Opening day rolls, but doesn’t rock

Opening day at Ellis on Thursday was not a rocky one – unless you count the tough time some horseplayers may have had.

Winners on the nine-race included three favorites, including a 1-5 shot, and four longshots at odds of 20-1, 40-1, 13-1, and 19-1.

Otherwise, the problem that had loomed for the last couple of weeks – an excessive number of rocks in the main racing surface – was not in evidence in the five races that were run on dirt.

“Everyone seemed to be pretty pleased with the surface,” said jockey Brian Hernandez Jr. “We talked with the stewards after the races and they said management was going to be keeping up on it all meet long. So that’s good.”

Ellis racing secretary Dan Bork said that Glenn Thompson, the track superintendent, has been working long hours to ensure the safety of horses and riders. The issue arose with new material brought in for the resurfacing of the track weeks ago.

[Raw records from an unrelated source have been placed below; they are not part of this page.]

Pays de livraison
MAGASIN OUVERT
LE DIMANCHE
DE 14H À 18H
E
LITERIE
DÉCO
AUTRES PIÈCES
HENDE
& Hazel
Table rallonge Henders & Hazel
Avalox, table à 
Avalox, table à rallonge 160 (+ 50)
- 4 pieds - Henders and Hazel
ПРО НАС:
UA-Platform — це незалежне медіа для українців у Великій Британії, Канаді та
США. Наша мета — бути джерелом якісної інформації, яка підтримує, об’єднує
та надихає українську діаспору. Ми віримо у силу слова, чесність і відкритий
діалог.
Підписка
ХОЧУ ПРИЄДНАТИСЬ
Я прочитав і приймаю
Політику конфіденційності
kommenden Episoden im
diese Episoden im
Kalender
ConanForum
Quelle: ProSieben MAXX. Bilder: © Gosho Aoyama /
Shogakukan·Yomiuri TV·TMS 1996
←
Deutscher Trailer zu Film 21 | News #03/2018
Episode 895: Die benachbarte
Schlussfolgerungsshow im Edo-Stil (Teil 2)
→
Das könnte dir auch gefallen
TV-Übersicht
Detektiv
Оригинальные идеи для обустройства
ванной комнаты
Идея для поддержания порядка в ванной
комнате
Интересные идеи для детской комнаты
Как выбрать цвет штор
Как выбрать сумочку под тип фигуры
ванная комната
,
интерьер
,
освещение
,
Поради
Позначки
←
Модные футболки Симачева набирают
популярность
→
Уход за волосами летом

Not exactly old-timers’ day

Opening day wasn’t very kind to a couple of old-timers looking for last hurrahs.

Jockey R.A. Jones finished last of 11 in the third race aboard a first-time starter named Morato Cat, a 53-1 shot who trailed from the start. Jones, 70, has ridden since 1959, albeit very sparingly in recent years, with his most recent victory coming in 2004.

Later Thursday, Texas Gold Digger, a 12-year-old mare, finished ninth at 14-1 odds in the seventh race, a $4,000 claiming sprint. Texas Gold Digger, owned and trained by Robert D. Winstead, has won 19 of her 85 starts.

◗ The only allowance on a nine-race Sunday card at Ellis serves as the nominal feature. It’s a first-level turf sprint that drew 13 and is carded as race 7. The purse is $31,500, although $13,500 of that sum is restricted to horses eligible to the Kentucky Thoroughbred Development Fund. After Sunday, Ellis goes dark for four days before racing resumes Friday.